▸ **Description of the task**
Starting at the beginning of the entries and ending at the line that contains "Inhalten aller gelinkten/verknüpften", rewrite those lines with "Autor" changed to "Verfasser" and everything else left the same.
======== Records supplied ========
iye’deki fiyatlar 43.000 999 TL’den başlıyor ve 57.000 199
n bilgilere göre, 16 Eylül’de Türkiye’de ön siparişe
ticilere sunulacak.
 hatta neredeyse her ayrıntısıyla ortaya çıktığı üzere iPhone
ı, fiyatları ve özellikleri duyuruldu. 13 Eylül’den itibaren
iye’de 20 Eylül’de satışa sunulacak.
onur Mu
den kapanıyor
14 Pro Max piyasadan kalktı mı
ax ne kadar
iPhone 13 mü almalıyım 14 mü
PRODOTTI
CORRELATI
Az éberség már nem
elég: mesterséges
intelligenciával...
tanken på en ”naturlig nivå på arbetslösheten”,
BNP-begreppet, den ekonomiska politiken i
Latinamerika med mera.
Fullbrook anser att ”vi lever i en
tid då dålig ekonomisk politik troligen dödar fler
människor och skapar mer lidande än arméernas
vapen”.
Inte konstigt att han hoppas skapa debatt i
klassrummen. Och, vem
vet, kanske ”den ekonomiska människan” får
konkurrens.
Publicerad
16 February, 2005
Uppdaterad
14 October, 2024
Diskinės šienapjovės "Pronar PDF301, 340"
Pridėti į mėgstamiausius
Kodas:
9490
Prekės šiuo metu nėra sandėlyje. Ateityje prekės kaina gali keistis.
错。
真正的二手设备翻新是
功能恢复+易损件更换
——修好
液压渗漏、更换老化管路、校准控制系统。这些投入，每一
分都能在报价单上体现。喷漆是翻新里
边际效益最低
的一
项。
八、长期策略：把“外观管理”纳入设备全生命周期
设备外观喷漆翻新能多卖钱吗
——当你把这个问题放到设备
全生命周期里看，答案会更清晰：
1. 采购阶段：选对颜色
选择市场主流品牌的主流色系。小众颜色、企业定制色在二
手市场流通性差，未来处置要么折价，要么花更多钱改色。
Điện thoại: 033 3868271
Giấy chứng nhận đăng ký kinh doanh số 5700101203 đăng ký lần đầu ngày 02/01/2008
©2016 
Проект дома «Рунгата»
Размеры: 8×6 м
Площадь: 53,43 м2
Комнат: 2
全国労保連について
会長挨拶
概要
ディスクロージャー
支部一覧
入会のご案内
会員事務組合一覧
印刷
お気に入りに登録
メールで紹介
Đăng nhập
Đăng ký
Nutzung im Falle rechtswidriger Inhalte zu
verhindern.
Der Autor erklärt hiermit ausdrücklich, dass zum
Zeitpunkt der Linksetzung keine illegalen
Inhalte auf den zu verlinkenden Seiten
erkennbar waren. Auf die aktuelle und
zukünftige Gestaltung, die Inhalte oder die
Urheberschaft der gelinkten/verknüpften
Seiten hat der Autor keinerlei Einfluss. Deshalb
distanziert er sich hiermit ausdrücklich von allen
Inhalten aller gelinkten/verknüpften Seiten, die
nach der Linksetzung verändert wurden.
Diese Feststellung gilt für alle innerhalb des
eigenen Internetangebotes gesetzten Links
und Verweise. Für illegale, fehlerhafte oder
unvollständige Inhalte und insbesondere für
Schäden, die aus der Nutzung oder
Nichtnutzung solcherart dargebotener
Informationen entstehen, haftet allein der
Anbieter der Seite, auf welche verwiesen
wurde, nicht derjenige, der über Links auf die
========
▸ **Result of this task**
iye’deki fiyatlar 43.000 999 TL’den başlıyor ve 57.000 199
n bilgilere göre, 16 Eylül’de Türkiye’de ön siparişe
ticilere sunulacak.
 hatta neredeyse her ayrıntısıyla ortaya çıktığı üzere iPhone
ı, fiyatları ve özellikleri duyuruldu. 13 Eylül’den itibaren
iye’de 20 Eylül’de satışa sunulacak.
onur Mu
den kapanıyor
14 Pro Max piyasadan kalktı mı
ax ne kadar
iPhone 13 mü almalıyım 14 mü
PRODOTTI
CORRELATI
Az éberség már nem
elég: mesterséges
intelligenciával...
tanken på en ”naturlig nivå på arbetslösheten”,
BNP-begreppet, den ekonomiska politiken i
Latinamerika med mera.
Fullbrook anser att ”vi lever i en
tid då dålig ekonomisk politik troligen dödar fler
människor och skapar mer lidande än arméernas
vapen”.
Inte konstigt att han hoppas skapa debatt i
klassrummen. Och, vem
vet, kanske ”den ekonomiska människan” får
konkurrens.
Publicerad
16 February, 2005
Uppdaterad
14 October, 2024
Diskinės šienapjovės "Pronar PDF301, 340"
Pridėti į mėgstamiausius
Kodas:
9490
Prekės šiuo metu nėra sandėlyje. Ateityje prekės kaina gali keistis.
错。
真正的二手设备翻新是
功能恢复+易损件更换
——修好
液压渗漏、更换老化管路、校准控制系统。这些投入，每一
分都能在报价单上体现。喷漆是翻新里
边际效益最低
的一
项。
八、长期策略：把“外观管理”纳入设备全生命周期
设备外观喷漆翻新能多卖钱吗
——当你把这个问题放到设备
全生命周期里看，答案会更清晰：
1. 采购阶段：选对颜色
选择市场主流品牌的主流色系。小众颜色、企业定制色在二
手市场流通性差，未来处置要么折价，要么花更多钱改色。
Điện thoại: 033 3868271
Giấy chứng nhận đăng ký kinh doanh số 5700101203 đăng ký lần đầu ngày 02/01/2008
©2016 
Проект дома «Рунгата»
Размеры: 8×6 м
Площадь: 53,43 м2
Комнат: 2
全国労保連について
会長挨拶
概要
ディスクロージャー
支部一覧
入会のご案内
会員事務組合一覧
印刷
お気に入りに登録
メールで紹介
Đăng nhập
Đăng ký
Nutzung im Falle rechtswidriger Inhalte zu
verhindern.
Der Verfasser erklärt hiermit ausdrücklich, dass zum
Zeitpunkt der Linksetzung keine illegalen
Inhalte auf den zu verlinkenden Seiten
erkennbar waren. Auf die aktuelle und
zukünftige Gestaltung, die Inhalte oder die
Urheberschaft der gelinkten/verknüpften
Seiten hat der Verfasser keinerlei Einfluss. Deshalb
distanziert er sich hiermit ausdrücklich von allen
Inhalten aller gelinkten/verknüpften Seiten, die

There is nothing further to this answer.